Among other things, lawful concealed carry of guns would be banned almost everywhere by designating much of society a “sensitive” location. State governors like Kathy Hochul in New York are banking on the limited SCOTUS docket to evade the ruling, even if they ultimately lose.
When the Supreme Court Struck Down The Restrictive New York Gun Licensing Law, it was an important reiteration of 2nd Amendment protections. But the battles will continue at the state level and the lower federal courts, because the opponents of the 2nd Amendment are hard at work, including in Rhode Island, to deprive citizens of their constitutional rights. DOJ already has signaled that it will do whatever it can to limit the impact of the SCOTUS ruling.
One aspect of the SCOTUS ruling that is underreported is that in orders entered by the Court in other cases, it vacated anti-2nd Amendment lower court decisions and remanded for further proceedings. Some of those cases involved the types of limitations, e.g. on magazine capacity and age, that are at the core of efforts to undermine the SCOTUS decision in blue states.
The Gun Rights Foundation has a good summary:
The Supreme Court just struck down four anti-gun lower court rulings:
- A 4th Circuit ruling upholding Maryland’s “assault weapons” ban
- Two rulings (9th Circuit and 3rd Circuit) upholding mag bans in California and New Jersey
- A 9th Circuit ruling upholding Hawaii’s de facto public carry ban (similar to New York State Rifle & Pistol Association v. Bruen. HI is another may issue state that essentially banned carry)
SCOTUS granted cert in all four of these decisions, and told the lower courts “You got it wrong in all of these. We’re striking down your opinions. Go do it again, and do it based on the actual text of the Second Amendment and the history/tradition of the right to keep and bear arms.”

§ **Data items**
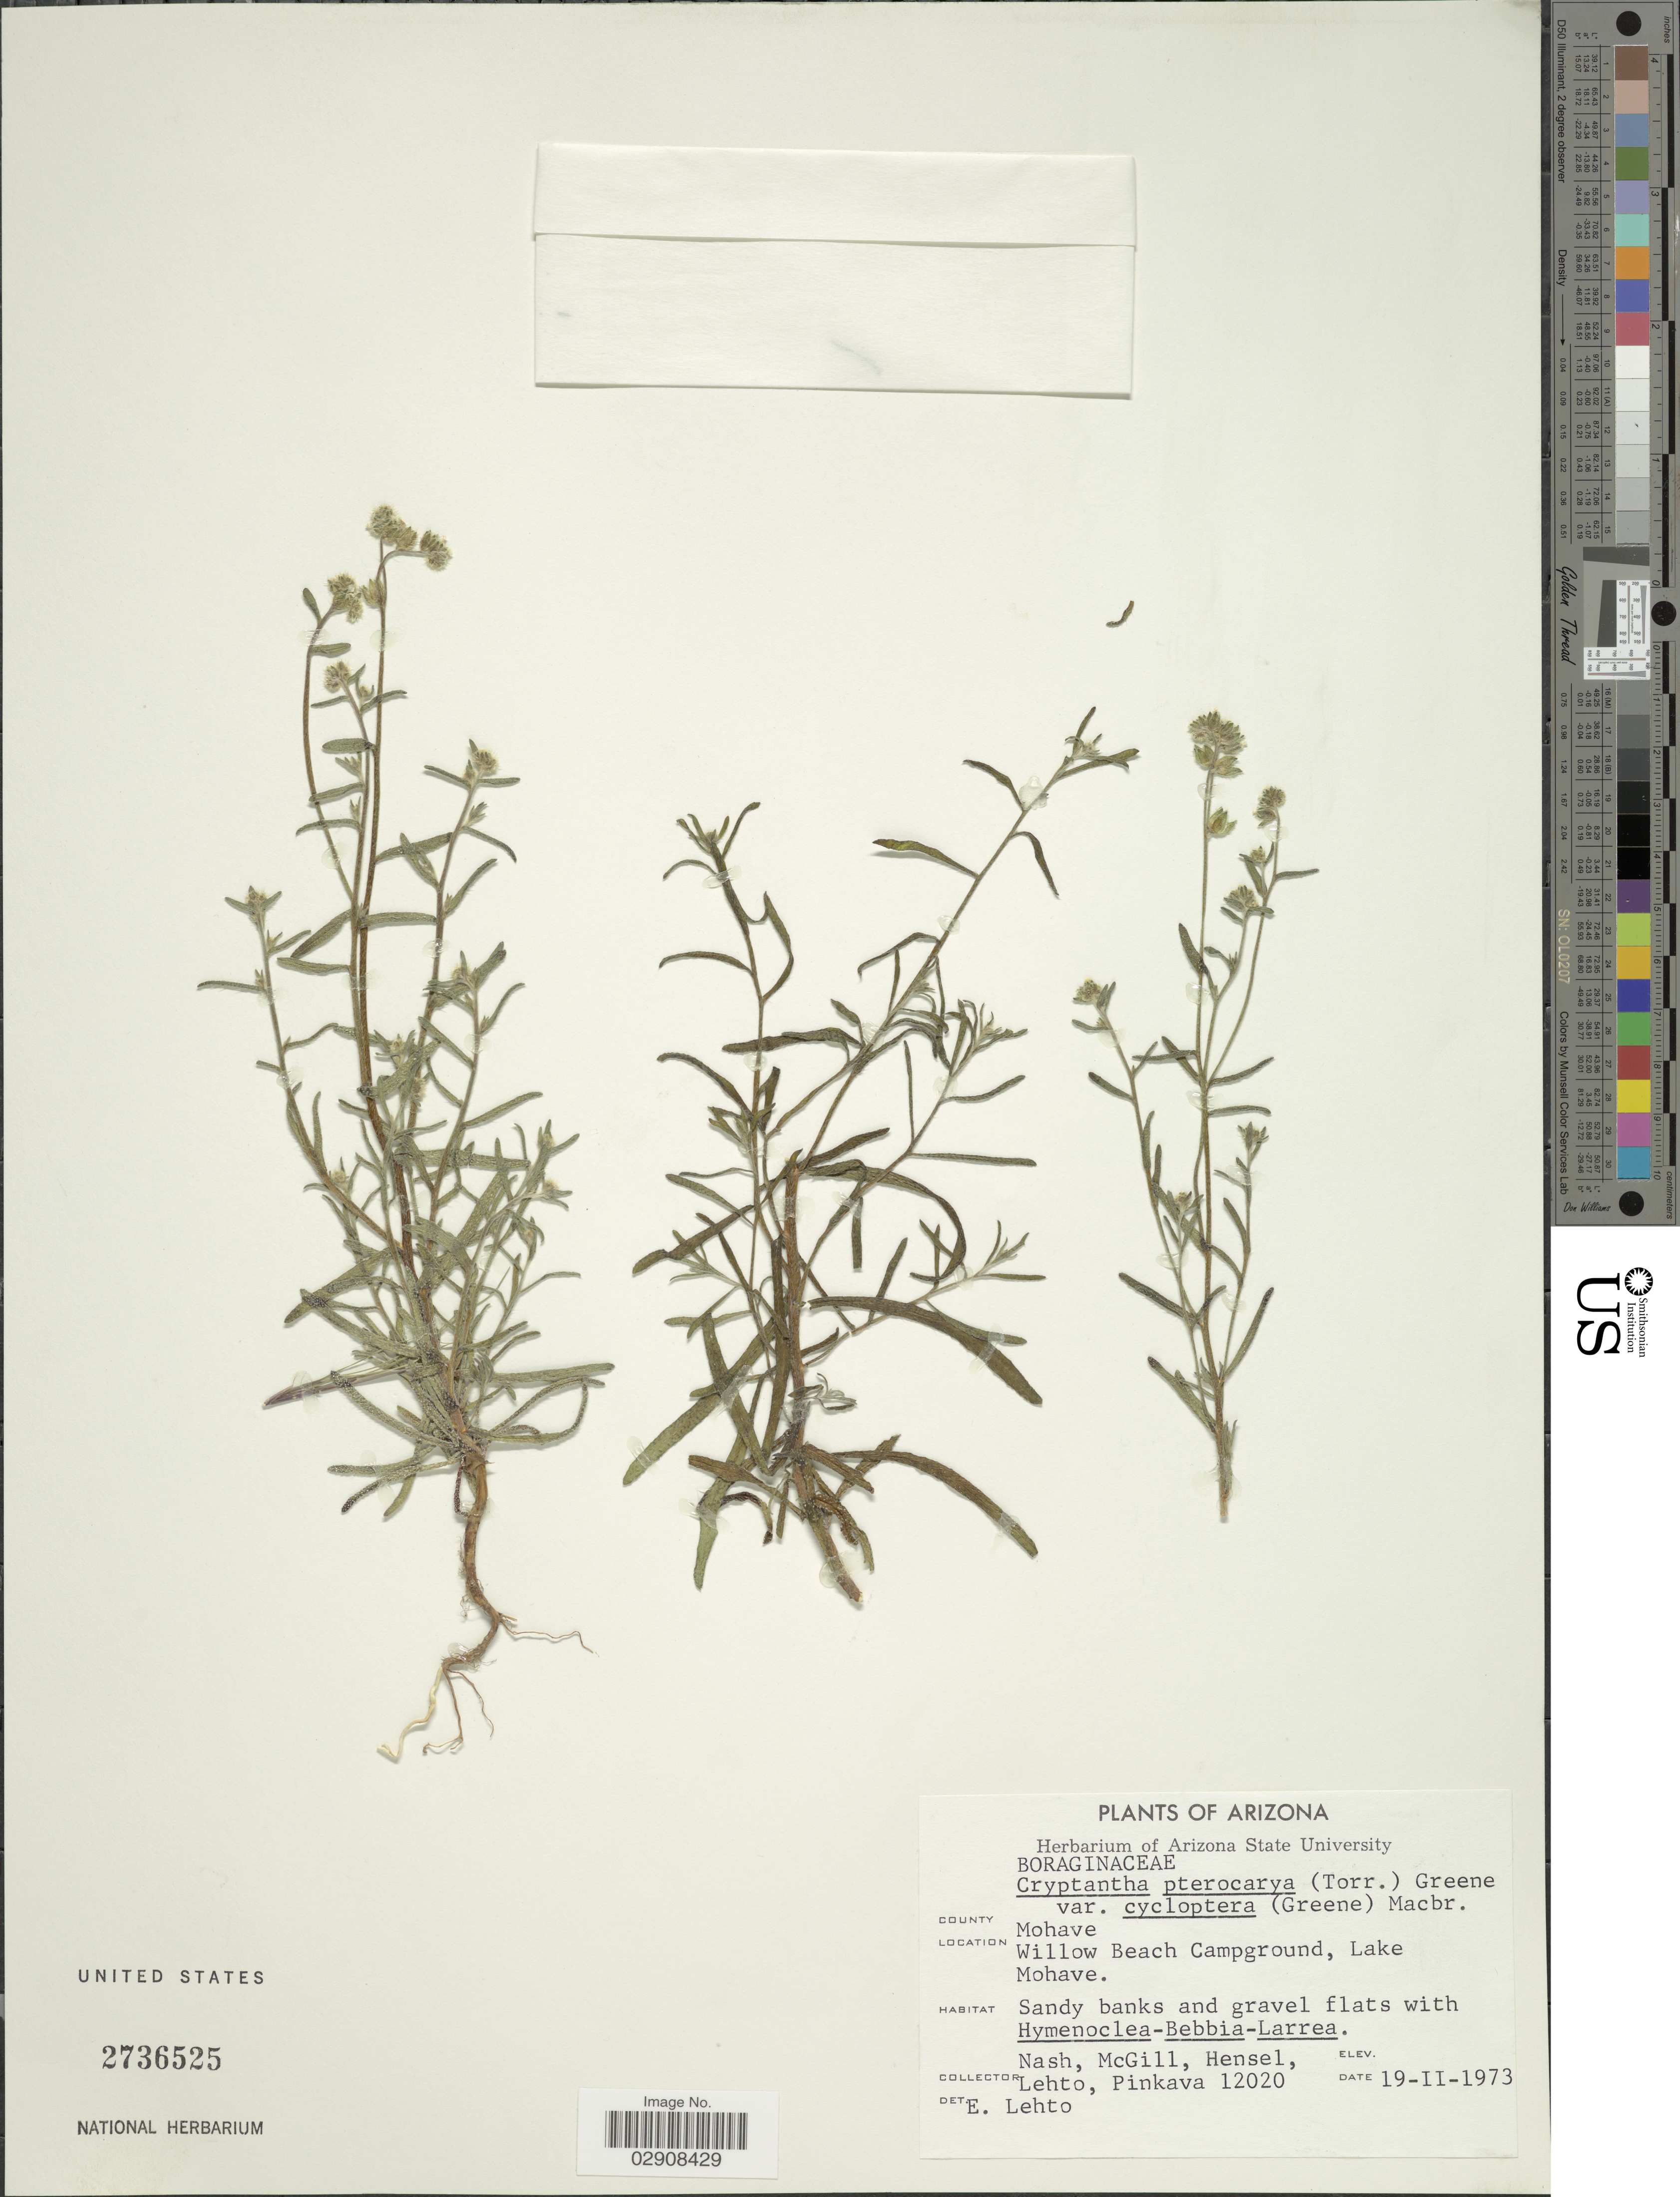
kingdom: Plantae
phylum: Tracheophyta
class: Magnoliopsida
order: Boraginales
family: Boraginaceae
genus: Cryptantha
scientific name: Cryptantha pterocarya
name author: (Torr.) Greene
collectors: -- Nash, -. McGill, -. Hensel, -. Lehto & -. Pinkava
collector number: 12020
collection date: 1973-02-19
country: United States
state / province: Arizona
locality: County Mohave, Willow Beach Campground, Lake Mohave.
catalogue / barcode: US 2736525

§ **Requirements**
- A) Render this sentence from the piece on the Supreme Court gun ruling into Spanish: "DOJ already has signaled that it will do whatever it can to limit the impact of the SCOTUS ruling."
- B) From the piece on the Supreme Court gun ruling, quote the passage that opens with the words containing "The Gun Rights" and closes with "essentially banned carry)".

§ **Expected results**
- A) El DOJ ya ha indicado que hará todo lo que pueda para limitar el impacto del fallo de la SCOTUS.

- B)
The Gun Rights Foundation has a good summary:
The Supreme Court just struck down four anti-gun lower court rulings:
- A 4th Circuit ruling upholding Maryland’s “assault weapons” ban
- Two rulings (9th Circuit and 3rd Circuit) upholding mag bans in California and New Jersey
- A 9th Circuit ruling upholding Hawaii’s de facto public carry ban (similar to New York State Rifle & Pistol Association v. Bruen. HI is another may issue state that essentially banned carry)